The majority of maritime commercial transactions involve the carriage of goods. The primary document is the bill of lading, which is basically a contract of carriage. In 1936 the Carriage of Goods by Sea Act (COGSA) was passed in the United States, only applies to foreign trade and is limited to the time the cargo is loaded and discharged from the vessel. COGSA was in implementation of the Hague Rules, which sought to ensure a seaworthy ship and the proper care of goods. COGSA was also enacted to cover encompass the international sphere of uniform liability rules governing domestic voyages found in the Harter Act of 1893. It covers only the period of time between the times the goods are loaded on the ship and when they are discharged from the shop. The main point of the Act was to prevent ship owners contracting out of the duty to properly care for the vessel and the cargo onboard.

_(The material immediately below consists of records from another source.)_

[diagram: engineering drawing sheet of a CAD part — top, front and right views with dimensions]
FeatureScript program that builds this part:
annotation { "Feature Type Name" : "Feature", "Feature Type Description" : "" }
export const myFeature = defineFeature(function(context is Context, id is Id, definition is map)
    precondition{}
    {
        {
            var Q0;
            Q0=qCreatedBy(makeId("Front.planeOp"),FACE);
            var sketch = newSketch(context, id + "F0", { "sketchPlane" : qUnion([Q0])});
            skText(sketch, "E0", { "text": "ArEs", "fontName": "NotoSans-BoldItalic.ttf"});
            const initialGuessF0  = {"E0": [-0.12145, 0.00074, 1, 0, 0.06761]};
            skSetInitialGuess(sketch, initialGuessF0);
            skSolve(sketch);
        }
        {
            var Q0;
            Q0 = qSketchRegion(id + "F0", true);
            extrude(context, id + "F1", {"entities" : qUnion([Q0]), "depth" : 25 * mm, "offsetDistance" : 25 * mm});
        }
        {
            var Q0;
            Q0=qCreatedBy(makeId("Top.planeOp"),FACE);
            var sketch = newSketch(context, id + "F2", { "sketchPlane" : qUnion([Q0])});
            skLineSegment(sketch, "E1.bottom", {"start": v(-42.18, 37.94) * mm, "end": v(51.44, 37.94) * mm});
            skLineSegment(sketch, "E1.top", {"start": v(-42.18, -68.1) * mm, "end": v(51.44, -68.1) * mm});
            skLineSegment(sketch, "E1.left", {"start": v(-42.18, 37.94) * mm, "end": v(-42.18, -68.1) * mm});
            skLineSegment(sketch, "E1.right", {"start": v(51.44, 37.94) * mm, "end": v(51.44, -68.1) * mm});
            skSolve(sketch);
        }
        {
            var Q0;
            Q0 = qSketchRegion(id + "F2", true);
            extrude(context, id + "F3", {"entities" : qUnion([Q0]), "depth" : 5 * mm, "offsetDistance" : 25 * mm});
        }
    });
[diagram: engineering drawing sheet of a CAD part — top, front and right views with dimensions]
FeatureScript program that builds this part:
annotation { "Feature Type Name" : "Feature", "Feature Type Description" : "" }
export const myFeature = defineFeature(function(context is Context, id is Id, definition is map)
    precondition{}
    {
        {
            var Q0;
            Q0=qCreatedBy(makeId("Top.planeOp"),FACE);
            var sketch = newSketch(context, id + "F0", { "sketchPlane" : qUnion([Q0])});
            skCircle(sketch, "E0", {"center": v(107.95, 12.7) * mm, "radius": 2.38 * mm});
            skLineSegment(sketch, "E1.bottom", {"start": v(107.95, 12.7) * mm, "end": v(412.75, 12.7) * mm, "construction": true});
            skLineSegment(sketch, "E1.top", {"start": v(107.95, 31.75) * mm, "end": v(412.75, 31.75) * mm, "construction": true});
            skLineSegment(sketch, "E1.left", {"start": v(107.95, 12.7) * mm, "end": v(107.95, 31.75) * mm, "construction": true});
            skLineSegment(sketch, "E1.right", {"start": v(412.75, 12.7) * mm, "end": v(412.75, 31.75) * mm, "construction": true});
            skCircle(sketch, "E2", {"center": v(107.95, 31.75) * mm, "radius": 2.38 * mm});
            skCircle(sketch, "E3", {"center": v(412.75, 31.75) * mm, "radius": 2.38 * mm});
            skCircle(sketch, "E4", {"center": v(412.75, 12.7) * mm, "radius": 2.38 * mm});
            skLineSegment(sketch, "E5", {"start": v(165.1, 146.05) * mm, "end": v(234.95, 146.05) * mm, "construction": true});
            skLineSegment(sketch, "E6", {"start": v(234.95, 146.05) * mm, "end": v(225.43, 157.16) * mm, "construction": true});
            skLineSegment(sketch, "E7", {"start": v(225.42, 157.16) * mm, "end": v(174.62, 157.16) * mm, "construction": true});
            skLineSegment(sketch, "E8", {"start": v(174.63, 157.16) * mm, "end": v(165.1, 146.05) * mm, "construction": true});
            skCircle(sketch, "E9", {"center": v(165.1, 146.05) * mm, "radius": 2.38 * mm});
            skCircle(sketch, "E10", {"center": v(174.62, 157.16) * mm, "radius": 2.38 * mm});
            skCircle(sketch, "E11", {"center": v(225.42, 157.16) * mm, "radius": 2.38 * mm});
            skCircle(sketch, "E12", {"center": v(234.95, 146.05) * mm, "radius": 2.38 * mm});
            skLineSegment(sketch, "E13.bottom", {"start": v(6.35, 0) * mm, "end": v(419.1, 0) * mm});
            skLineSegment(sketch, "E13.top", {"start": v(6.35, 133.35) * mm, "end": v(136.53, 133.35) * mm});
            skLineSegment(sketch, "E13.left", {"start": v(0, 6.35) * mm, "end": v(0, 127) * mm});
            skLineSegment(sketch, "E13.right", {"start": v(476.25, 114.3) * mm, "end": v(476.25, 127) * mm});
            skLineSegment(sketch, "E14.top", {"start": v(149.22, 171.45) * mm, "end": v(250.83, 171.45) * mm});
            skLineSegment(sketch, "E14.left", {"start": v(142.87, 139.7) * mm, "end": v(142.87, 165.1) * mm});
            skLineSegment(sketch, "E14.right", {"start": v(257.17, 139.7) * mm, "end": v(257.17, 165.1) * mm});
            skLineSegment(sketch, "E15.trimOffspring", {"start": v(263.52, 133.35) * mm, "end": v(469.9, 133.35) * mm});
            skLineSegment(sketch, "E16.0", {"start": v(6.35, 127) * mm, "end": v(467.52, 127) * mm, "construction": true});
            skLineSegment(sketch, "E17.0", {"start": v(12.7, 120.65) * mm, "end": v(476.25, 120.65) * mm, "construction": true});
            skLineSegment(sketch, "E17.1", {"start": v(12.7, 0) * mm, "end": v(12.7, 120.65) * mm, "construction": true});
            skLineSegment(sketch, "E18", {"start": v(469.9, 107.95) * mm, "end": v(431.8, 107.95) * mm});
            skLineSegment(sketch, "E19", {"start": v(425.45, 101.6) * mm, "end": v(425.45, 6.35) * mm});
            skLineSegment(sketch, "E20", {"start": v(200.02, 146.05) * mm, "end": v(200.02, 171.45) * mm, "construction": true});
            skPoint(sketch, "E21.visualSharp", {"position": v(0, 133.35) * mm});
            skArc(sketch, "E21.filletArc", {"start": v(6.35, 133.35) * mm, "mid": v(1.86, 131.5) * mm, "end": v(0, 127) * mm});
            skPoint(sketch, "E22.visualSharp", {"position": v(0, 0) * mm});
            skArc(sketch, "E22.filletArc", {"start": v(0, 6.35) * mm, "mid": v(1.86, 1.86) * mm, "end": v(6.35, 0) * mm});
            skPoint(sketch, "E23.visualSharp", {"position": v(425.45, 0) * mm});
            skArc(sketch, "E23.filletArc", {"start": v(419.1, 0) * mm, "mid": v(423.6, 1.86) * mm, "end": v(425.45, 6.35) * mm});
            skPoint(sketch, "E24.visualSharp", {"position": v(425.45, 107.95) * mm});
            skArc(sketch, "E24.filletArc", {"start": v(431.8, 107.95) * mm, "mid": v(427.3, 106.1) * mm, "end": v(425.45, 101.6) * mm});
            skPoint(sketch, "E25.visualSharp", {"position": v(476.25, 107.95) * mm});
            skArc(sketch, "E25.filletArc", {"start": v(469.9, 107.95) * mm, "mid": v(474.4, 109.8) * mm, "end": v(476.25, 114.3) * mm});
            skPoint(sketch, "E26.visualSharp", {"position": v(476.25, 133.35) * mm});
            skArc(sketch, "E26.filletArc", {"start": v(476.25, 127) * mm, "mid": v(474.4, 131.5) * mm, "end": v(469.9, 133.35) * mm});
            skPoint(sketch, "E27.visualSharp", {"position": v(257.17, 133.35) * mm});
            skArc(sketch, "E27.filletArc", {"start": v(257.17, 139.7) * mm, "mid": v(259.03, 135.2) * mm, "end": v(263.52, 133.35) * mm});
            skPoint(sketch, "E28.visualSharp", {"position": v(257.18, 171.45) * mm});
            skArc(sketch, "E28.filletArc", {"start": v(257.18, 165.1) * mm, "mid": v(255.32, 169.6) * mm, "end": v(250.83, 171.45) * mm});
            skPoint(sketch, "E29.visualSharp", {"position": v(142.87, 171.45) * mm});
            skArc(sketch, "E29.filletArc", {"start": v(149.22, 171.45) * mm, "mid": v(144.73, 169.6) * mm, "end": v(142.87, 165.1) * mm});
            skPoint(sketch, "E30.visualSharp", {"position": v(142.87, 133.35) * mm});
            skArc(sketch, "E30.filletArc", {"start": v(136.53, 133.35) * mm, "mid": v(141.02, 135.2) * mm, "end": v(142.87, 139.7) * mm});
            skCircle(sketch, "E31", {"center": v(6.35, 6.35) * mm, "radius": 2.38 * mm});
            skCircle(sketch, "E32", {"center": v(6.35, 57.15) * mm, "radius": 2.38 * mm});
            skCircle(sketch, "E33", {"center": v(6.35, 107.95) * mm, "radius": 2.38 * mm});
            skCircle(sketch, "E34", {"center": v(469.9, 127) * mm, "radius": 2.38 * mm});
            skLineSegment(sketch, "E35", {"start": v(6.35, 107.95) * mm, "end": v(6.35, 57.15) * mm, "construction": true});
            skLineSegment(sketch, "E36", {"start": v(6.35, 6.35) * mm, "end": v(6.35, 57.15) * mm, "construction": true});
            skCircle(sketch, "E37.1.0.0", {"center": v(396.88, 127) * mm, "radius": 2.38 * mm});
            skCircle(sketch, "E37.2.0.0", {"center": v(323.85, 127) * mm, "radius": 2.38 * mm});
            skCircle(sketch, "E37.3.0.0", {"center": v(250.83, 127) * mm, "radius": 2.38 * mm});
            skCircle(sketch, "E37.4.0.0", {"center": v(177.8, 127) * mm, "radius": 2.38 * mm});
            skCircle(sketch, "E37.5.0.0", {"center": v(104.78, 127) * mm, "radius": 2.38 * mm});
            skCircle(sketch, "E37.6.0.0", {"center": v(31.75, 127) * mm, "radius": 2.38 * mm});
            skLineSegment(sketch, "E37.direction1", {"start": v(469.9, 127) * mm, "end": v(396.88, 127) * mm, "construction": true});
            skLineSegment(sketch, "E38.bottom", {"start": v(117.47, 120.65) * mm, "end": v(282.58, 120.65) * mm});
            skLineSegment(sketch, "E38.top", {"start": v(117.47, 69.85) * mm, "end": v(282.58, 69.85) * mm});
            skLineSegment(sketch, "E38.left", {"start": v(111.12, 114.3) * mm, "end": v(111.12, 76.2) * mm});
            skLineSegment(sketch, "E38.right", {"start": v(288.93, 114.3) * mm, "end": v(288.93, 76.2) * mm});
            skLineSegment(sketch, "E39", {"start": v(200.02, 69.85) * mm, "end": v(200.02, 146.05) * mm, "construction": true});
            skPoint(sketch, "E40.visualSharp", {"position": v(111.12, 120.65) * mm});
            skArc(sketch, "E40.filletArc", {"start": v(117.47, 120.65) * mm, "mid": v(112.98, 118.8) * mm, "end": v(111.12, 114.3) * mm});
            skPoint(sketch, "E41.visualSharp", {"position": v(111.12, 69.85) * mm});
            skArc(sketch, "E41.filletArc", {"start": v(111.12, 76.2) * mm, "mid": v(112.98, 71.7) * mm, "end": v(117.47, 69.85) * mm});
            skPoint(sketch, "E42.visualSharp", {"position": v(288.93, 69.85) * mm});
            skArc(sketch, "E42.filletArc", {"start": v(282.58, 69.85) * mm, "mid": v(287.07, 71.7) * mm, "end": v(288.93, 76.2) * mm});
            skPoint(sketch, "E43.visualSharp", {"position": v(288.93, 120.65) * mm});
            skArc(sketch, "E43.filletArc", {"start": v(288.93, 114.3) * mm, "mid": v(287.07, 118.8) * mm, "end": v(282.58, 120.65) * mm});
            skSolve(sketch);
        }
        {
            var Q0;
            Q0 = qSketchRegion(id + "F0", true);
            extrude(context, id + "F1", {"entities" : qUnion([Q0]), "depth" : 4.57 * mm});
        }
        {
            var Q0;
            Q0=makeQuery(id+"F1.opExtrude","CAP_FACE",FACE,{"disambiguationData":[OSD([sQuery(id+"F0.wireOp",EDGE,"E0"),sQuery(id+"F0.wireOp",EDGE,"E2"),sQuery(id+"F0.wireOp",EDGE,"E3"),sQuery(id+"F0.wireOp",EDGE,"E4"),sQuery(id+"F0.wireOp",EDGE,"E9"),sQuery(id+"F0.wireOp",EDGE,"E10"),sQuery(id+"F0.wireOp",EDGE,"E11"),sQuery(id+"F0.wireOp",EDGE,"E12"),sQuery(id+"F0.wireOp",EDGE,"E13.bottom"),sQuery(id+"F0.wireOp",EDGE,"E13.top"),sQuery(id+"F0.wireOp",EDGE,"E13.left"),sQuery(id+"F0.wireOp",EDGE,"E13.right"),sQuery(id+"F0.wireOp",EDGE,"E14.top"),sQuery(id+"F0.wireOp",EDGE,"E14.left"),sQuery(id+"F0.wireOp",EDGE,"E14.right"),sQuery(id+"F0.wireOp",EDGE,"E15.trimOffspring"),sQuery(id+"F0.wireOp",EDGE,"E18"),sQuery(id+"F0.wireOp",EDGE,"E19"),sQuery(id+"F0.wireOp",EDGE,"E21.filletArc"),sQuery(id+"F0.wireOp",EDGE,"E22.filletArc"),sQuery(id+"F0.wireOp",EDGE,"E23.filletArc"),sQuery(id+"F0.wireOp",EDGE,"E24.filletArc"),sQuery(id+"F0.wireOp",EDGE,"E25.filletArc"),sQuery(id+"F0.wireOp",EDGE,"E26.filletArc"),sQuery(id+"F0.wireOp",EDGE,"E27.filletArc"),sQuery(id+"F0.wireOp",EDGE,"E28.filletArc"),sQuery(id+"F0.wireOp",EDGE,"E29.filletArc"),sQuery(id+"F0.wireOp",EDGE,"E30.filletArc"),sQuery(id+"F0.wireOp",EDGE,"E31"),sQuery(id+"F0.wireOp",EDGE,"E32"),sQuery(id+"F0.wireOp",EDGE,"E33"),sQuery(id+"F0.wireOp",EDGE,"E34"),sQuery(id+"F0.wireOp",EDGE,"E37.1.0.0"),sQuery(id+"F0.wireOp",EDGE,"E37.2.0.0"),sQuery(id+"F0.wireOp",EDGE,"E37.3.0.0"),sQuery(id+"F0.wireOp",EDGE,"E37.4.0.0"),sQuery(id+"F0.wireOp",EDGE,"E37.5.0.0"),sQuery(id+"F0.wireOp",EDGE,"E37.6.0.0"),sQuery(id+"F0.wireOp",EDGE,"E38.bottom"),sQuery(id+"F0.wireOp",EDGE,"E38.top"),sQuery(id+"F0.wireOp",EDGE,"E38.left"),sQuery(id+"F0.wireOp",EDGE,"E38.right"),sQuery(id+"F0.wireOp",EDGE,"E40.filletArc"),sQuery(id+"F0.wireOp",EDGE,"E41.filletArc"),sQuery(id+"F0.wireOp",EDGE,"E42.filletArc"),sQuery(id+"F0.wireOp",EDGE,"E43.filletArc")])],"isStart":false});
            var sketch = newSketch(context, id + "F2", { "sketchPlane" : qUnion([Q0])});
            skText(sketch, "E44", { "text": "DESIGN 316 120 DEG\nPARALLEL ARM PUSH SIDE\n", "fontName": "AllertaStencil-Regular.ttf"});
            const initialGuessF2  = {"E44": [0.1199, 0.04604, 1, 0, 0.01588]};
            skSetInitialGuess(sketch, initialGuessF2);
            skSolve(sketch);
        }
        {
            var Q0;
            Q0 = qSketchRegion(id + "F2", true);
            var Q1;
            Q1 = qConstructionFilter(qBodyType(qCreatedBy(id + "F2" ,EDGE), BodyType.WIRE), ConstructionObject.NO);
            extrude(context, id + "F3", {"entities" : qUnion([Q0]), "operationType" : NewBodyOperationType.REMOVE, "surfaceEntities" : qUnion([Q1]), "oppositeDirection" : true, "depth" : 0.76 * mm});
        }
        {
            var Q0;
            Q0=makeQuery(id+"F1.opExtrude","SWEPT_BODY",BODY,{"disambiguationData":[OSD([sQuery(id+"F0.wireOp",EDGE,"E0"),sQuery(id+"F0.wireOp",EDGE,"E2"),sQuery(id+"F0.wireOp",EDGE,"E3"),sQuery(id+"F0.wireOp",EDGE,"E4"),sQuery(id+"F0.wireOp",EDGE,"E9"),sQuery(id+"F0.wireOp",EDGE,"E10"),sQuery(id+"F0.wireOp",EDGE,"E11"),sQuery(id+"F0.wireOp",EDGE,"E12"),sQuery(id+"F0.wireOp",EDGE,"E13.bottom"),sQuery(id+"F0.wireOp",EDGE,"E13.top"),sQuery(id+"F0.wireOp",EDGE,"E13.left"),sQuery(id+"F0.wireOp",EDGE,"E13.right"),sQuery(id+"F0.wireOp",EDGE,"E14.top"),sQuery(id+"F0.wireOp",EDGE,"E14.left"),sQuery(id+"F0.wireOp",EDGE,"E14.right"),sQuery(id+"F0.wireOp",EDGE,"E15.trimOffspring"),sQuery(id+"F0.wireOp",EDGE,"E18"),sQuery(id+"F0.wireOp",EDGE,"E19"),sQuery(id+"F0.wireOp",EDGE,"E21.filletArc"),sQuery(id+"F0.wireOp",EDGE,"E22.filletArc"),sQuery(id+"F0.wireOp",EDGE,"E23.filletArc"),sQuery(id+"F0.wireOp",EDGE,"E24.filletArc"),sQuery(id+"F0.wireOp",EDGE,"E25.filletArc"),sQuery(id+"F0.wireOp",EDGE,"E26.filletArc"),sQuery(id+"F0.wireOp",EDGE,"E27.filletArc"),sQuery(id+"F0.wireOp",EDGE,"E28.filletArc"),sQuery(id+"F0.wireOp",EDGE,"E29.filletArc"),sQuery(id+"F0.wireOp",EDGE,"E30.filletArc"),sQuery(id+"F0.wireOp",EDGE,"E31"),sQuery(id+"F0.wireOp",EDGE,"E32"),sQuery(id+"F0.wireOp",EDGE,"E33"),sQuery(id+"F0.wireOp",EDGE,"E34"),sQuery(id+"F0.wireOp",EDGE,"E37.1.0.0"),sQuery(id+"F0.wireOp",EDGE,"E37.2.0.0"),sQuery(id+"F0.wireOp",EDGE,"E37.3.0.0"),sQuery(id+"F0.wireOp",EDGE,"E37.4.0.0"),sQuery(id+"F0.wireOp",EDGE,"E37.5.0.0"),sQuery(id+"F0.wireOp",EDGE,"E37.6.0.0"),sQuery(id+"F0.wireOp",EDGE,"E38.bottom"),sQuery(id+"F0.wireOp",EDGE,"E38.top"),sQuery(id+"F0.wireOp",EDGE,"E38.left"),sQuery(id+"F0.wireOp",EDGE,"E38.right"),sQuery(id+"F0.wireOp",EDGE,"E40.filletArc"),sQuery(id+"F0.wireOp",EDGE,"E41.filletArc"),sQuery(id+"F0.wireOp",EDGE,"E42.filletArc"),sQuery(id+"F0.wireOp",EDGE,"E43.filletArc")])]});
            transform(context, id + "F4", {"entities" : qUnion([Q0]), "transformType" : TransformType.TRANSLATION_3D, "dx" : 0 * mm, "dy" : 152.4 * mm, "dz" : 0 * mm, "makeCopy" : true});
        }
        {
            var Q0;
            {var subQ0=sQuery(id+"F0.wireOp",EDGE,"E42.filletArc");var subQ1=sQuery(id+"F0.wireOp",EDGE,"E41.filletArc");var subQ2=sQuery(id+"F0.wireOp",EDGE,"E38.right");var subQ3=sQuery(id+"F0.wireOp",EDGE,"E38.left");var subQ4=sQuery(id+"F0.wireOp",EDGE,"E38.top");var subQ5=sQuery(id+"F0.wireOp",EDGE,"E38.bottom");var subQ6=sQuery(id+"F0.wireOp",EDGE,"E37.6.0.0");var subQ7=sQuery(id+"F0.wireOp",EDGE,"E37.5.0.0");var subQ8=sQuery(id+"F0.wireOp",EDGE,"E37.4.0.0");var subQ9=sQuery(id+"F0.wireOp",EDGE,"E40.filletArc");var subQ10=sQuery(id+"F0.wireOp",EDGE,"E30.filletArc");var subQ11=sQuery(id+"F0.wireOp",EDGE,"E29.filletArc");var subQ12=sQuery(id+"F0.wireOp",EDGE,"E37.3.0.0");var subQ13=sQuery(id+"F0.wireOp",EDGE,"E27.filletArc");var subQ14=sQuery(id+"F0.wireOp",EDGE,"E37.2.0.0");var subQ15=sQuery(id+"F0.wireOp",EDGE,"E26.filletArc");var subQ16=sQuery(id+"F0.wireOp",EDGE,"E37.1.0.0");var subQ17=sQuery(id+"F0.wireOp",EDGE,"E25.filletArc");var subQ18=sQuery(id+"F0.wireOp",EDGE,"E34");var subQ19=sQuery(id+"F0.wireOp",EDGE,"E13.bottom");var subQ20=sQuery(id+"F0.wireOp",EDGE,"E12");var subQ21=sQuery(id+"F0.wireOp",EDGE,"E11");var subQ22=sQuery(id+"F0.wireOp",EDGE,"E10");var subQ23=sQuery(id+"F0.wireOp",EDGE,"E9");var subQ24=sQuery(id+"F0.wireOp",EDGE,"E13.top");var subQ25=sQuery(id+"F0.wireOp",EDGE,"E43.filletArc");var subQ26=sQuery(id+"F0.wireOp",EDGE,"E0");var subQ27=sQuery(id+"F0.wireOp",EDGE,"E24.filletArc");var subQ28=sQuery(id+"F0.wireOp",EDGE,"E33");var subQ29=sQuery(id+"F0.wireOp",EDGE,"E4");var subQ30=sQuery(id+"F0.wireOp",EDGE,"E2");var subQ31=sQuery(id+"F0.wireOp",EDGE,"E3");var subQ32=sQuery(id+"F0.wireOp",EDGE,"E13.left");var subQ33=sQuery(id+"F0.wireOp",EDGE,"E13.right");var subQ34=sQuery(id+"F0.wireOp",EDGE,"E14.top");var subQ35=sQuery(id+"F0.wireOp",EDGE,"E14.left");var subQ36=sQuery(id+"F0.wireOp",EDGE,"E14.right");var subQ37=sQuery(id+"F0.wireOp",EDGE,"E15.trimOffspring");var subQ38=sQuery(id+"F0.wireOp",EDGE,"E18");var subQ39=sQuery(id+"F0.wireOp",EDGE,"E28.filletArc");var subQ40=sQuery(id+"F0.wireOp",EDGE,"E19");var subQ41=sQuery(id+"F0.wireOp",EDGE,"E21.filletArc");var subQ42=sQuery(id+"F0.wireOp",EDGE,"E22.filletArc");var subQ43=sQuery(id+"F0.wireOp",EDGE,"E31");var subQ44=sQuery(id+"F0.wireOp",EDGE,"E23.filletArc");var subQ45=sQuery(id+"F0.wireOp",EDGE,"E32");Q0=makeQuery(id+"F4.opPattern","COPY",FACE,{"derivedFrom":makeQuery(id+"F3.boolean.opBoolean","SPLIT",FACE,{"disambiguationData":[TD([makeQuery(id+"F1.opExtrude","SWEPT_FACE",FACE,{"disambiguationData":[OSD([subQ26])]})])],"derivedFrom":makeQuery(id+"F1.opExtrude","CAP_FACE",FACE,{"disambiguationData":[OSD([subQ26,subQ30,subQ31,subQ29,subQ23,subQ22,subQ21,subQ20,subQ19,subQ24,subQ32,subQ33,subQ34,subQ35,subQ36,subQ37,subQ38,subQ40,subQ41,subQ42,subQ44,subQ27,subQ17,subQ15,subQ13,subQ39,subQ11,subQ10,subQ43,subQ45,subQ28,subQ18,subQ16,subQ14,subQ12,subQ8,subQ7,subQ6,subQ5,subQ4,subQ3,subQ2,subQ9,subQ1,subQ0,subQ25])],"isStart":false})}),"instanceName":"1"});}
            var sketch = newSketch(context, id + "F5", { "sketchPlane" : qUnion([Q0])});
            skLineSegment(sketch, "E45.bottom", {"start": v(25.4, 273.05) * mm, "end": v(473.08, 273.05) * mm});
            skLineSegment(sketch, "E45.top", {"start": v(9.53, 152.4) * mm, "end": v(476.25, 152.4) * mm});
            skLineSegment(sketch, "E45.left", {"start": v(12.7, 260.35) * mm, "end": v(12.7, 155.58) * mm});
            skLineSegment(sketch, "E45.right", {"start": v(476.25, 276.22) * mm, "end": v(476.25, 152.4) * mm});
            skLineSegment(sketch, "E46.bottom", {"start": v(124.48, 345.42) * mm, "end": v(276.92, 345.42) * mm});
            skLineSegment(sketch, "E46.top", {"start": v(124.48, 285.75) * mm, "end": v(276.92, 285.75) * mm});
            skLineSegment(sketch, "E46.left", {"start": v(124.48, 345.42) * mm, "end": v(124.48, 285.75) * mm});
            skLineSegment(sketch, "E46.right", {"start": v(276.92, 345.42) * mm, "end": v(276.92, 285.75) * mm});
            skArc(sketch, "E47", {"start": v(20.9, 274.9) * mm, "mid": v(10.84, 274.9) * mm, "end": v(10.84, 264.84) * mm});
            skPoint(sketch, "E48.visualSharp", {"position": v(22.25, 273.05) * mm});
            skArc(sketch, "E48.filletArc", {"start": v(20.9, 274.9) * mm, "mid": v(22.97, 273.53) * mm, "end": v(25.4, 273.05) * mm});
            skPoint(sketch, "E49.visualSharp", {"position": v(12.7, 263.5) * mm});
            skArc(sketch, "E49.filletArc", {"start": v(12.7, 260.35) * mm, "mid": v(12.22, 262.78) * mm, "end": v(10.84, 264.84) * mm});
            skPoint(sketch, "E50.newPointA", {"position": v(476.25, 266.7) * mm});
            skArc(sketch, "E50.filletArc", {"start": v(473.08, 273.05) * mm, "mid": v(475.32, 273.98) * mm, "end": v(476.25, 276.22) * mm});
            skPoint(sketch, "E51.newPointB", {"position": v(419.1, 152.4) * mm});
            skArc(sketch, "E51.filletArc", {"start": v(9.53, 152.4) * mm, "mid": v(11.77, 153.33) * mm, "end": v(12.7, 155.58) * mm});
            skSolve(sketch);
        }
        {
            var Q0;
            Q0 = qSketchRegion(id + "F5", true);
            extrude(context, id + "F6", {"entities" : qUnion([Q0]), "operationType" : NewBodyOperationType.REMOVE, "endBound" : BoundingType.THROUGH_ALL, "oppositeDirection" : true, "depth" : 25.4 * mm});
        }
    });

Two terms for dispute in maritime law are in personam and in rem. The in personam suit is typical of other forms of law, but in rem is nearly exclusive to admiralty jurisdiction and is basic to the maritime lien. In maritime law an aggrieved party has a property interest in the vessel or other tangible item involved in the amount of the accrued liability and this right is a maritime lien. In rem is an action directly against the vessel bearing the lien. An in rem can only be brought to a federal court as a court of admiralty. The in personam can be brought to federal or at common law in state courts.
Particular to marine insurance and general insurance law are the terms condition and Warranty. In English law a condition is a portion of the contract that is fundamental to the performance and if breached voids the entire contract. A warranty is not essential to contract fulfilment and will not constitute a breach. In Marine insurance law the terms are reversed and refer to implied warranties such a seaworthy vessel and those specifically expressed in writing. Warranties can be excused upon a change of circumstance such as a deviation or a situation that frustrates the contract. Expressed warranties do not exclude implied warranties, that is, it is assumed that the ship is seaworthy even though the fact is not stated in shipping documents.
The Marine Insurance Act 1906 has several very important sections that include foremost section 4 which states that a policy without insurable interest is void and section 17; Insurance is uberrimae fides. Marine contracts are based on good faith or the truthfulness of both parties and if that does not occur then the contract maybe voided.